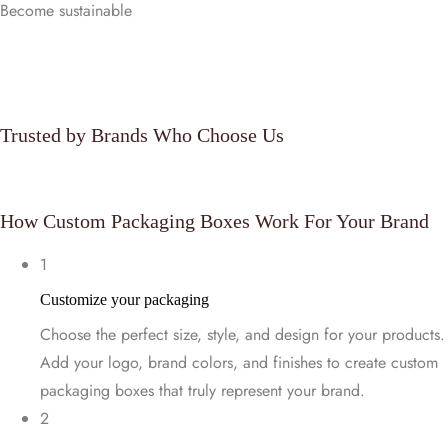
Become sustainable
Customize Now
Trusted by Brands Who Choose Us
How Custom Packaging Boxes Work For Your Brand
1
Customize your packaging
Choose the perfect size, style, and design for your products.
Add your logo, brand colors, and finishes to create custom
packaging boxes that truly represent your brand.
2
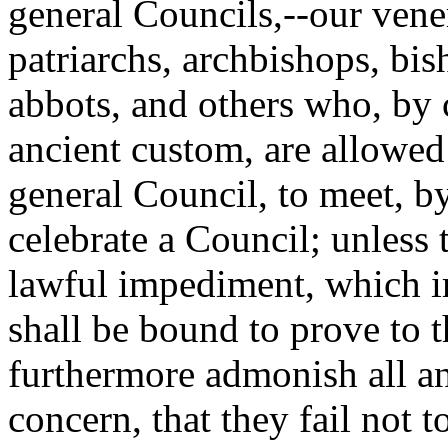
general Councils,--our vener
patriarchs, archbishops, bi
abbots, and others who, by 
ancient custom, are allowed 
general Council, to meet, by
celebrate a Council; unless
lawful impediment, which i
shall be bound to prove to 
furthermore admonish all a
concern, that they fail not 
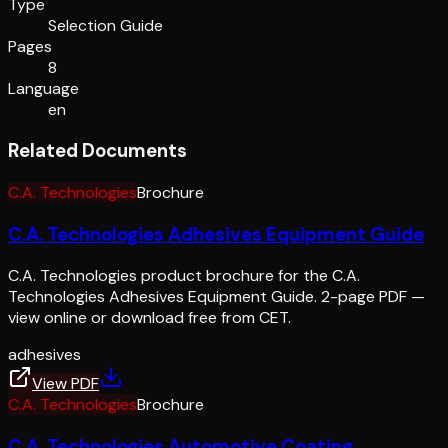
Type
Selection Guide
Pages
8
Language
en
Related Documents
C.A. Technologies
Brochure
C.A. Technologies Adhesives Equipment Guide
C.A. Technologies product brochure for the C.A.
Technologies Adhesives Equipment Guide. 2-page PDF —
view online or download free from CET.
adhesives
View PDF
C.A. Technologies
Brochure
C.A. Technologies Automotive Coating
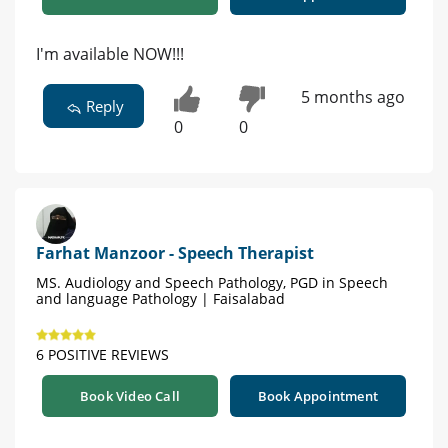
I'm available NOW!!!
5 months ago
Reply
0
0
Farhat Manzoor - Speech Therapist
MS. Audiology and Speech Pathology, PGD in Speech
and language Pathology | Faisalabad
6 POSITIVE REVIEWS
Book Video Call
Book Appointment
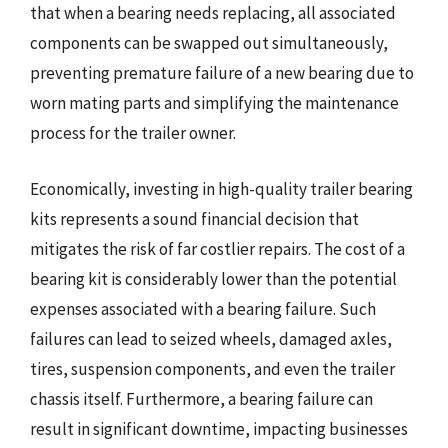
that when a bearing needs replacing, all associated
components can be swapped out simultaneously,
preventing premature failure of a new bearing due to
worn mating parts and simplifying the maintenance
process for the trailer owner.
Economically, investing in high-quality trailer bearing
kits represents a sound financial decision that
mitigates the risk of far costlier repairs. The cost of a
bearing kit is considerably lower than the potential
expenses associated with a bearing failure. Such
failures can lead to seized wheels, damaged axles,
tires, suspension components, and even the trailer
chassis itself. Furthermore, a bearing failure can
result in significant downtime, impacting businesses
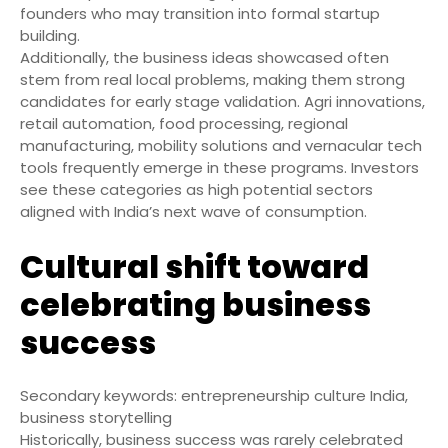
founders who may transition into formal startup
building.
Additionally, the business ideas showcased often
stem from real local problems, making them strong
candidates for early stage validation. Agri innovations,
retail automation, food processing, regional
manufacturing, mobility solutions and vernacular tech
tools frequently emerge in these programs. Investors
see these categories as high potential sectors
aligned with India’s next wave of consumption.
Cultural shift toward
celebrating business
success
Secondary keywords: entrepreneurship culture India,
business storytelling
Historically, business success was rarely celebrated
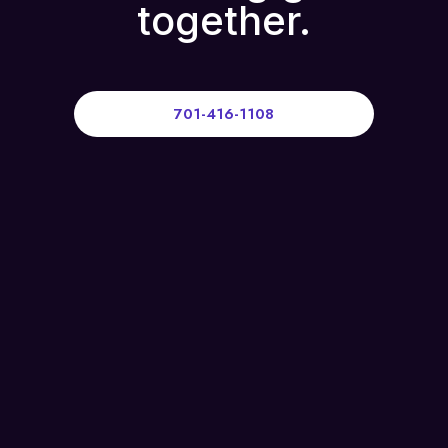
together.
701-416-1108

WHAT IS EXPECTED:
Before writing out the material above, please remove its pictures; everything else stays exact.

WRITTEN SOLUTION:
Become sustainable
Customize Now
Trusted by Brands Who Choose Us
How Custom Packaging Boxes Work For Your Brand
1
Customize your packaging
Choose the perfect size, style, and design for your products.
Add your logo, brand colors, and finishes to create custom
packaging boxes that truly represent your brand.
2
general Councils,--our vener
patriarchs, archbishops, bi
abbots, and others who, by 
ancient custom, are allowed 
general Council, to meet, by
celebrate a Council; unless
lawful impediment, which i
shall be bound to prove to 
furthermore admonish all a
concern, that they fail not 
Type
Selection Guide
Pages
8
Language
en
Related Documents
C.A. Technologies
Brochure
C.A. Technologies Adhesives Equipment Guide
C.A. Technologies product brochure for the C.A.
Technologies Adhesives Equipment Guide. 2-page PDF —
view online or download free from CET.
adhesives
View PDF
C.A. Technologies
Brochure
C.A. Technologies Automotive Coating
I'm available NOW!!!
5 months ago
Reply
0
0
Farhat Manzoor - Speech Therapist
MS. Audiology and Speech Pathology, PGD in Speech
and language Pathology | Faisalabad
6 POSITIVE REVIEWS
Book Video Call
Book Appointment
that when a bearing needs replacing, all associated
components can be swapped out simultaneously,
preventing premature failure of a new bearing due to
worn mating parts and simplifying the maintenance
process for the trailer owner.
Economically, investing in high-quality trailer bearing
kits represents a sound financial decision that
mitigates the risk of far costlier repairs. The cost of a
bearing kit is considerably lower than the potential
expenses associated with a bearing failure. Such
failures can lead to seized wheels, damaged axles,
tires, suspension components, and even the trailer
chassis itself. Furthermore, a bearing failure can
result in significant downtime, impacting businesses
founders who may transition into formal startup
building.
Additionally, the business ideas showcased often
stem from real local problems, making them strong
candidates for early stage validation. Agri innovations,
retail automation, food processing, regional
manufacturing, mobility solutions and vernacular tech
tools frequently emerge in these programs. Investors
see these categories as high potential sectors
aligned with India’s next wave of consumption.
Cultural shift toward
celebrating business
success
Secondary keywords: entrepreneurship culture India,
business storytelling
Historically, business success was rarely celebrated
together.
701-416-1108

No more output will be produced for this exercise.